The answer was a service-based specification and contract with phased segments. The FAA issued a contract to ITT (now L3) to deploy and operate the ADS- B ground network through 2025 via an 18-year service contract. Capezzuto calls the change ‘massive’ compared to how the FAA typically handled such large contracts – by re-competing every five years.
Once the FAA had completed the ground infrastructure in 2014, the focus turned to getting aircraft operators to equip. With less than six years to go to the mandate, then Administrator Michael Huerta issued a ‘call to action’ to query industry on barriers to equipping. That activity led to the establishment of the government and industry Equip 2020 team that addressed technical, policy and educational barriers. The collaboration spurred the avionics industry to make more products, which in turn drove prices down.
Part of getting operators to purchase the avionics were the advanced capabilities that they would be able to access after equipping. Included in additional benefits were ADS-B In applications for which the FAA had developed, or was working on, avionics standards, through RTCA in collaboration with EUROCAE. These were the applications that airlines could implement to gain operational efficiencies and enhanced situational awareness.
Included in the 2007 ADS-B baseline were visual acquisition, visual separation on approach, basic surface traffic display, cockpit display of traffic information to assist in visual separation (CAVS), merging and spacing and a general aviation traffic alerting application. Later, the FAA funded the development of In-Trail Procedures standards, an application that is now being used in daily operations in US oceanic airspace by equipped airlines, including Hawaiian Airlines.
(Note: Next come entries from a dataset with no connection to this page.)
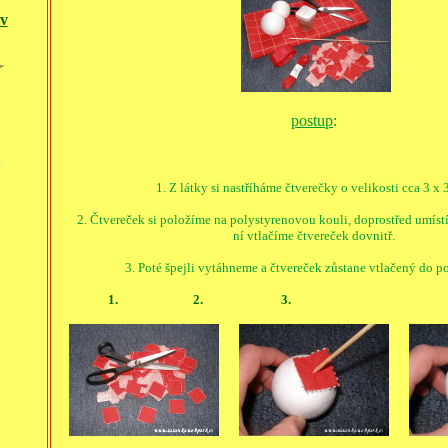
ěv
postup
:
1. Z látky si nastříháme čtverečky o velikosti cca 3 x 
2. Čtvereček si položíme na polystyrenovou kouli, doprostřed umíst
ní vtlačíme čtvereček dovnitř.
3. Poté špejli vytáhneme a čtvereček zůstane vtlačený do p
1. 2. 3.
The FAA continues to develop avionics standards for additional ADS-B-In applications through RTCA in collaboration with EUROCAE.
Today, most members of that top management from the original ADS-B programme has moved on, but their achievement remains a hallmark for an agency that needed a development and deployment win, and puts it on solid footing for the future.
“ADS-B is a key NextGen enabling technology that provides the foundation for a brand new National Airspace System,” says Dan Hicok, the FAA’s acting director of surveillance services. “2020 isn’t the end, it’s actually just the beginning.”